▶ _Assigned task_
Reproduce the lines below, starting at the first line and ending at the line that contains "LIRE L’ARTICLE", with both included. Omit the pictures from your answer.

▶ _Data excerpts_
**********

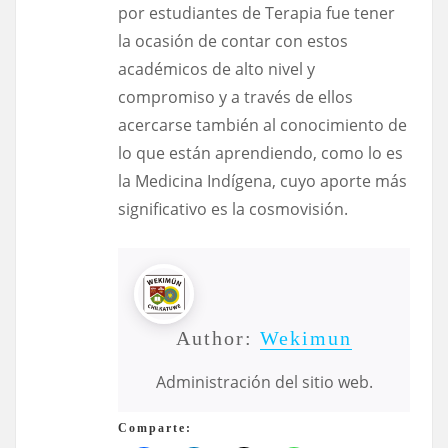
por estudiantes de Terapia fue tener
la ocasión de contar con estos
académicos de alto nivel y
compromiso y a través de ellos
acercarse también al conocimiento de
lo que están aprendiendo, como lo es
la Medicina Indígena, cuyo aporte más
significativo es la cosmovisión.
Author:
Wekimun
Administración del sitio web.
Comparte:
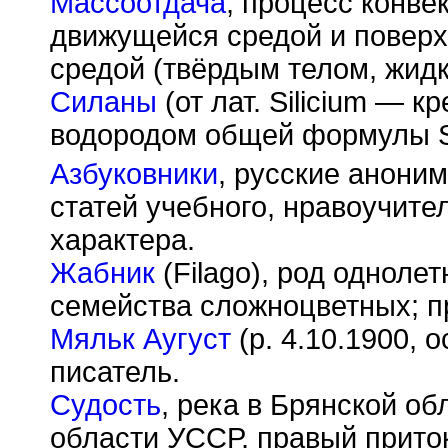
Массоотдача
, процесс конв
движущейся средой и поверх
средой (твёрдым телом, жидк
Силаны
(от лат. Silicium — 
водородом общей формулы S
Азбуковники
, русские анони
статей учебного, нравоучите
характера.
Жабник
(Filago), род одноле
семейства сложноцветных; п
Мяльк Аугуст
(р. 4.10.1900, 
писатель.
Судость
, река в Брянской о
области УССР, правый приток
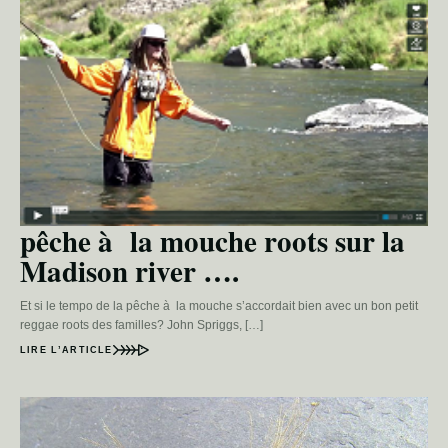
pêche à la mouche roots sur la
Madison river ….
Et si le tempo de la pêche à la mouche s’accordait bien avec un bon petit
reggae roots des familles? John Spriggs, […]
LIRE L’ARTICLE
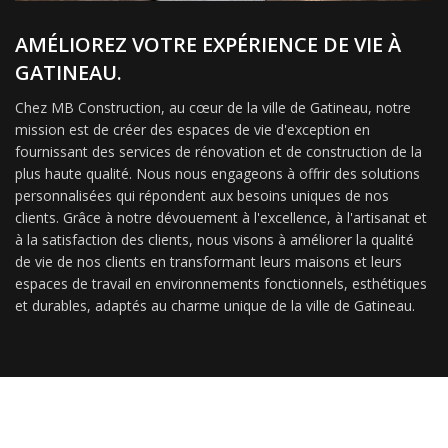
AMÉLIOREZ VOTRE EXPÉRIENCE DE VIE À
GATINEAU.
Chez MB Construction, au cœur de la ville de Gatineau, notre
mission est de créer des espaces de vie d'exception en
fournissant des services de rénovation et de construction de la
plus haute qualité. Nous nous engageons à offrir des solutions
personnalisées qui répondent aux besoins uniques de nos
clients. Grâce à notre dévouement à l'excellence, à l'artisanat et
à la satisfaction des clients, nous visons à améliorer la qualité
de vie de nos clients en transformant leurs maisons et leurs
espaces de travail en environnements fonctionnels, esthétiques
et durables, adaptés au charme unique de la ville de Gatineau.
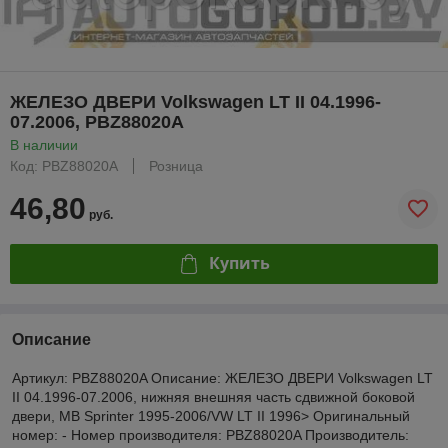
ЖЕЛЕЗО ДВЕРИ Volkswagen LT II 04.1996-
07.2006, PBZ88020A
В наличии
Код: PBZ88020A
Розница
46,80
руб.
Купить
Описание
Артикул: PBZ88020A Описание: ЖЕЛЕЗО ДВЕРИ Volkswagen LT
II 04.1996-07.2006, нижняя внешняя часть сдвижной боковой
двери, MB Sprinter 1995-2006/VW LT II 1996> Оригинальный
номер: - Номер производителя: PBZ88020A Производитель:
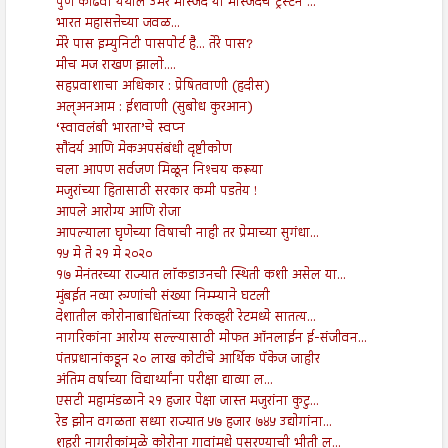
पुणे कोंढवा येथील उमर मस्जिद या मस्जिदचे ट्रस्टने ...
भारत महासत्तेच्या जवळ...
मेरे पास इम्युनिटी पासपोर्ट है... तेरे पास?
मीच मज राखण झालो....
सहप्रवाशाचा अधिकार : प्रेषितवाणी (हदीस)
अल्अनआम : ईशवाणी (सुबोध कुरआन)
‘स्वावलंबी भारता’चे स्वप्न
सौंदर्य आणि मेकअपसंबंधी दृष्टीकोण
चला आपण सर्वजण मिळून निश्‍चय करूया
मजुरांच्या हितासाठी सरकार कमी पडतेय !
आपले आरोग्य आणि रोजा
आपल्याला घृणेच्या विषाची नाही तर प्रेमाच्या सुगंधा...
१५ मे ते २१ मे २०२०
१७ मेनंतरच्या राज्यात लॉकडाउनची स्थिती कशी असेल या...
मुंबईत नव्या रुग्णांची संख्या निम्म्याने घटली
देशातील कोरोनाबाधितांच्या रिकव्हरी रेटमध्ये सातत्य...
नागरिकांना आरोग्य सल्ल्यासाठी मोफत ऑनलाईन ई-संजीवन...
पंतप्रधानांकडून २० लाख कोटींचे आर्थिक पॅकेज जाहीर
अंतिम वर्षाच्या विद्यार्थ्यांना परीक्षा द्याव्या ल...
एसटी महामंडळाने २१ हजार पेक्षा जास्त मजुरांना कुटु...
रेड झोन वगळता सध्या राज्यात ५७ हजार ७४५ उद्योगांना...
शहरी नागरीकांमुळे कोरोना गावांमधे पसरण्याची भीती ल...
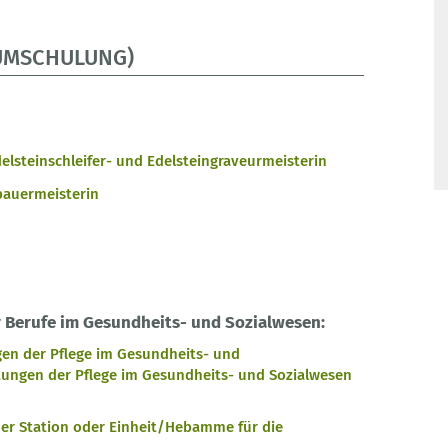
UMSCHULUNG)
elsteinschleifer- und Edelsteingraveurmeisterin
auermeisterin
n
 Berufe im Gesundheits- und Sozialwesen:
gen der Pflege im Gesundheits- und
tungen der Pflege im Gesundheits- und Sozialwesen
iner Station oder Einheit/Hebamme für die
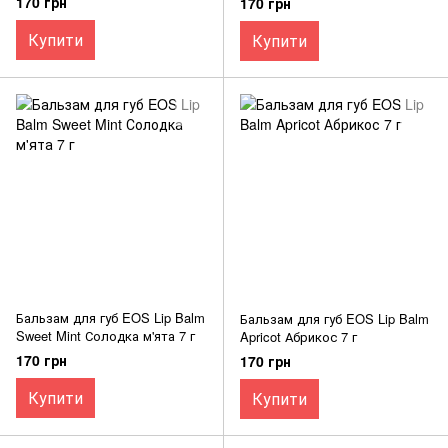
170 грн
170 грн
Купити
Купити
Бальзам для губ EOS Lip Balm
Бальзам для губ EOS Lip Balm
Sweet Mint Солодка м'ята 7 г
Apricot Абрикос 7 г
170 грн
170 грн
Купити
Купити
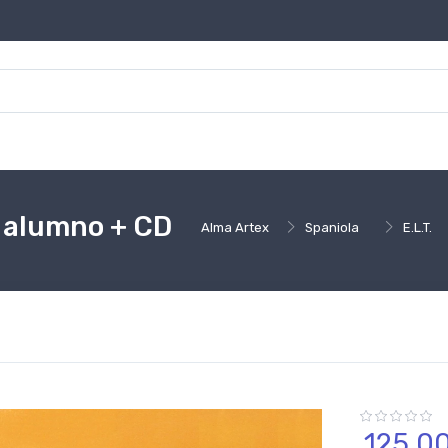
l alumno + CD
Alma Artex
Spaniola
E.L.T.
125,
0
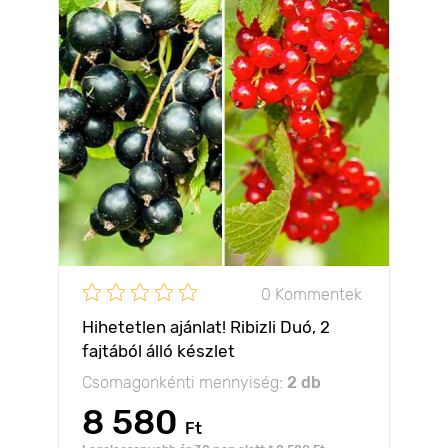
0 Kommentek
Hihetetlen ajánlat! Ribizli Duó, 2
fajtából álló készlet
Csomagonkénti mennyiség:
2 db
8 580
Ft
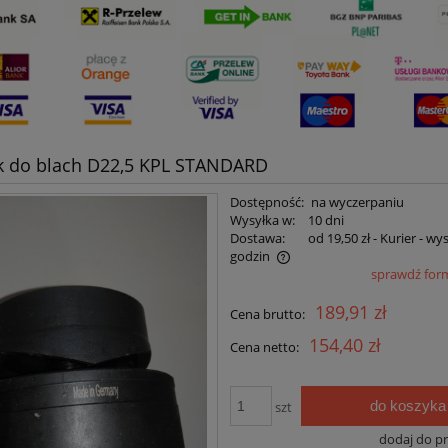
k do blach D22,5 KPL STANDARD
Dostępność:
na wyczerpaniu
Wysyłka w:
10 dni
Dostawa:
od 19,50 zł
- Kurier - wy
godzin
sprawdź for
Cena nie zawiera ewentualnych kosztów
189,91 zł
Cena brutto:
płatności
154,40 zł
Cena netto:
do koszyka
szt
dodaj do p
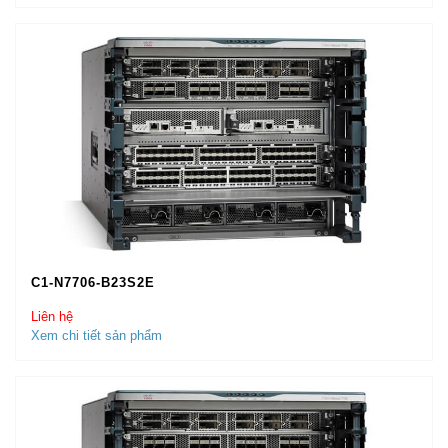
C1-N7706-B23S2E
Liên hệ
Xem chi tiết sản phẩm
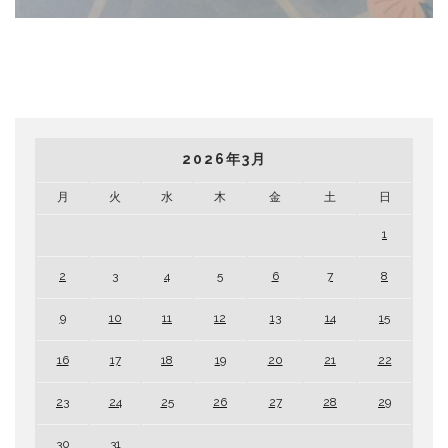
2026年3月
月
火
水
木
金
土
日
1
2
3
4
5
6
7
8
9
10
11
12
13
14
15
16
17
18
19
20
21
22
23
24
25
26
27
28
29
30
31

**********

▶ _Task output_
por estudiantes de Terapia fue tener
la ocasión de contar con estos
académicos de alto nivel y
compromiso y a través de ellos
acercarse también al conocimiento de
lo que están aprendiendo, como lo es
la Medicina Indígena, cuyo aporte más
significativo es la cosmovisión.
Author:
Wekimun
Administración del sitio web.
Comparte:
Массоотдача
, процесс конв
движущейся средой и поверх
средой (твёрдым телом, жидк
Силаны
(от лат. Silicium — 
водородом общей формулы S
Азбуковники
, русские анони
статей учебного, нравоучите
характера.
Жабник
(Filago), род одноле
семейства сложноцветных; п
Мяльк Аугуст
(р. 4.10.1900, 
писатель.
Судость
, река в Брянской о
области УССР, правый приток
pêche à la mouche roots sur la
Madison river ….
Et si le tempo de la pêche à la mouche s’accordait bien avec un bon petit
reggae roots des familles? John Spriggs, […]
LIRE L’ARTICLE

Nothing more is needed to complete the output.